2. As above, but he decides that he'll want to use his off-hand weapon during the next round. He makes a single parry attempt with his longsword. This time, he makes the opposed Parry check at +6 (-2 for Two-Weapon Fighting). The next round, if take a full-attack action, he makes a 'second' attack at +1, and an off-hand attack with the shortsword at +6.

3. Also, if he makes a full-attack action (with or without the off-hand attack), he can make more than one parry, using the apprpriate attack bonuses.

4. The rule doesn't specify one way or the other, but feasibly, if your DM okays it, you could designate specific attacks for the parry. For example, the fighter above could get up to three attacks per round... +6 longsword, +1 longsword, and +6 shortsword. When making the parry attempt, you designate any one of the three attack bonuses as the one you will forgo to make the parry. That attack disappears from the following round.

Be aware that, though I didn't mention it above, there are bonuses and penalties for the size of weapon you use to parry, much like disarming.
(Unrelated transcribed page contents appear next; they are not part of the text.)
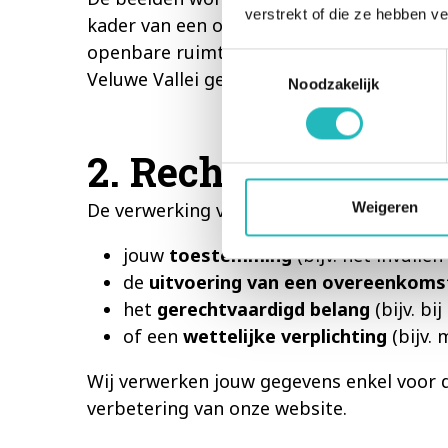
verstrekt of die ze hebben v
kader van een onderzoek. Tijdens het pla
openbare ruimte. Toch kan het voorkome
Toestemmingsselectie
Veluwe Vallei gefilmd worden. Deze beel
Noodzakelijk
2. Rechtsgrond en
De verwerking van jouw persoonsgegevens
Weigeren
jouw
toestemming
(bijv. het invullen
de
uitvoering van een overeenkoms
het
gerechtvaardigd belang
(bijv. bi
of een
wettelijke verplichting
(bijv. 
Wij verwerken jouw gegevens enkel voor d
verbetering van onze website.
With this method, two-weapon fighters can parry more often, more experienced fighters can parry more often and better.

The downside is that the actions of your next round get severly limited once you start parrying.

wilder_jw said:
I assume you meant "Combat Reflexes"?

Yes I did... sorry. I'll fix that.

wilder_jw said:
That's the key, right, that AoOs are (relatively) rarely used? In other words, this house rule would allow something -- a good chance of blocking an attack completely -- for very little -- "those rarely-used AoOs." The rarer AoOs are in a game, the worse this house rule is.

Well, sort of... It's that whole 'something for nothing' thing you mentioned earlier. In games where there are few AoOs, it gives you something to do with them. In games where they are more common occurances, the players simply have to make a more difficult choice... Parry for less damage? Or save it for an possible AoO? It's a defensive vs. offensive question.